The subpoena, which made Samaritan Hospital aware of Abraham’s lawsuit relating to his termination, was served in August 2001, several months before Samaritan renewed Abraham’s privileges.  An examination of publicly available legal documents would have revealed that Abraham had been accused of falsifying medical records at two different hospitals.

Also, at the time of each renewal of Abraham’s privileges, the hospital was a co-defendant with Abraham in an active lawsuit in which Abraham was alleged to have injured a woman during childbirth, and from 2001, in another lawsuit naming him and the hospital over the death of a woman during childbirth that was settled in 2004 for $1.4 million.

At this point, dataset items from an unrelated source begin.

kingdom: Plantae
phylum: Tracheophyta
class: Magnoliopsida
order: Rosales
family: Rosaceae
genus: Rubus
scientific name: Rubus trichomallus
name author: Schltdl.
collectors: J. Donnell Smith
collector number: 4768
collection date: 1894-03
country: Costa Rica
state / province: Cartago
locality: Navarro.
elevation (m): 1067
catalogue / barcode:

Samaritan Hospital’s credentialing file on Abraham is protected from disclosure by state law so it cannot be determined if Abraham acknowledged the existence of these lawsuits, his firing by St. Mary’s or the disciplinary action imposed by Albany Medical Center in any of his applications to Samaritan for privileges. But in a legal document in the negligent-credentialing case, lawyer William C. Firth with Thuillez, Ford, Gold, Butler and Young, which was representing Samaritan, stated that the hospital had checked with all the facilities where Abraham had privileges and those checks “…failed to unveil any issues concerning his medical care and treatment.”  Regarding any pending lawsuits, Firth wrote that “Dr. Abraham provided the required information.”  The lawyer also stated that during the time Abraham had privileges at Samaritan, “…his privileges were not restricted or suspended by any other facility.”

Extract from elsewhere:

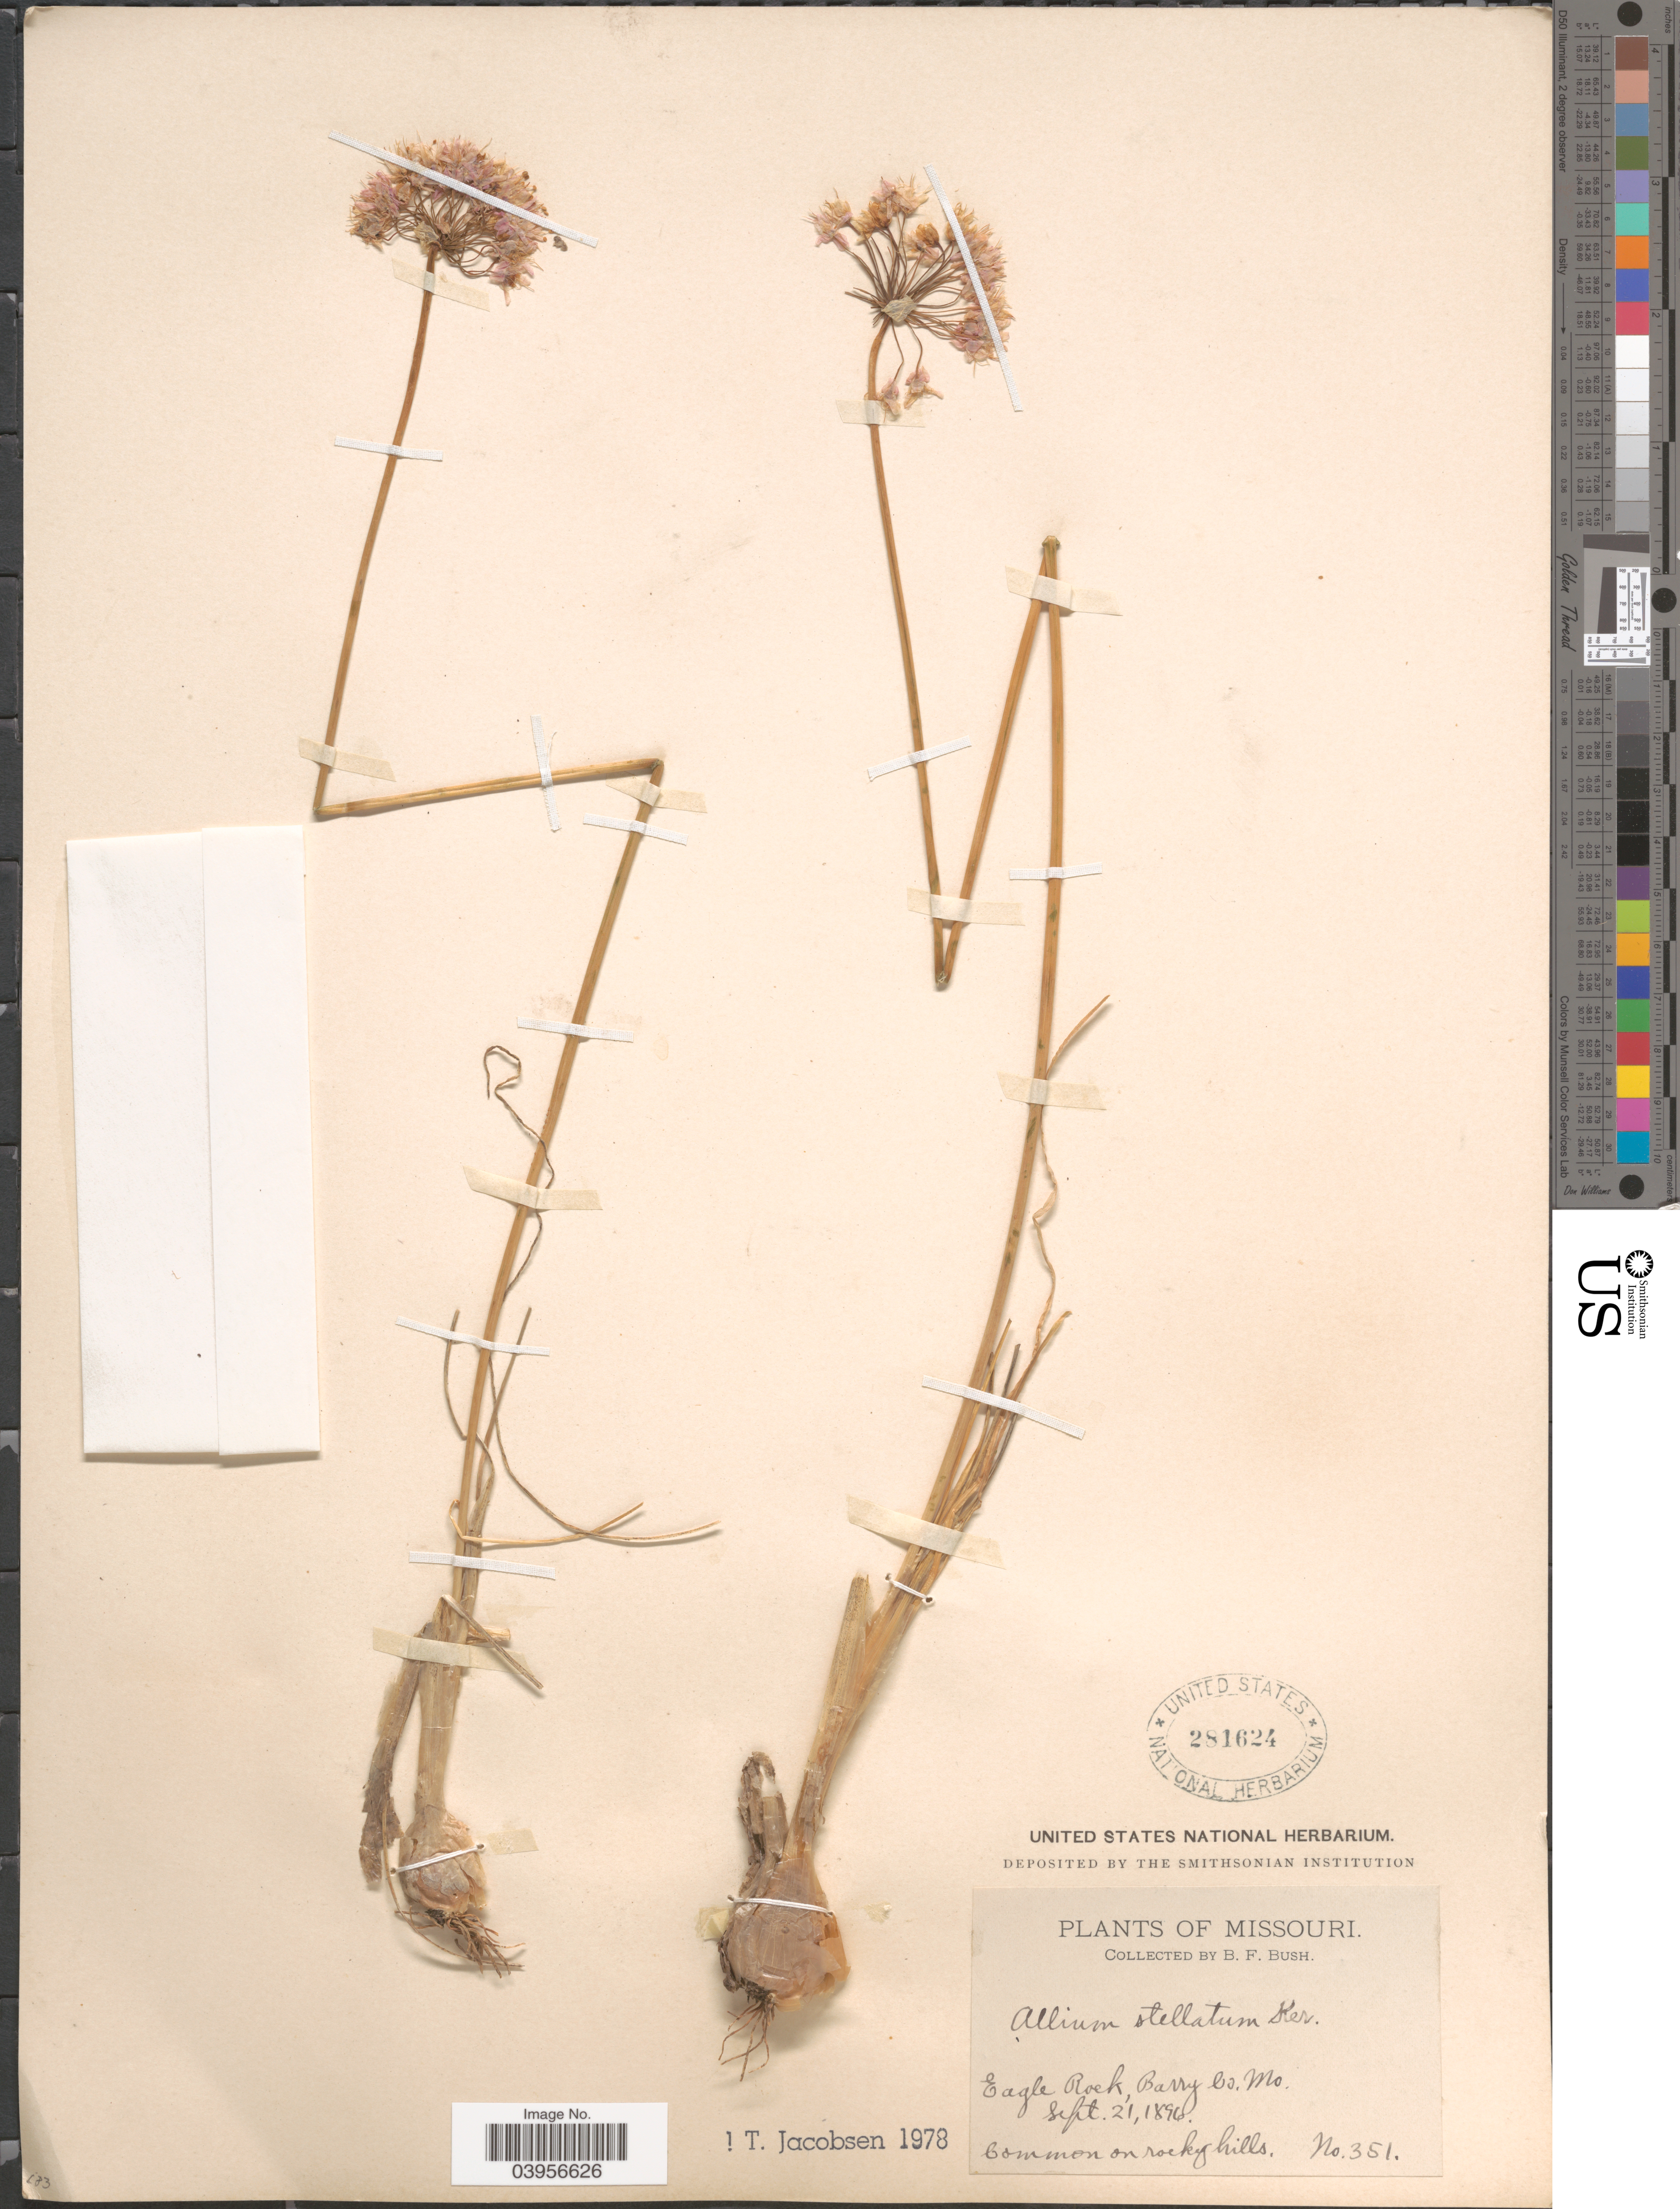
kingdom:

He was fired for misconduct by St. Mary's Hospital during that time.

In August 2012, Samaritan settled the claim alleging Abraham’s unnecessary breast surgery for an undisclosed sum.  By then Abraham – who had no malpractice insurance for his defense and no lawyer – was serving a 4- to 12-year prison sentence for insurance fraud stemming from a fire that destroyed a commercial building he had purchased with a bogus mortgage.  His appeal of that conviction was denied by a mid-level appeals court.  A decision on his further appeal to the state’s highest court, the Court of Appeals, is expected in mid December.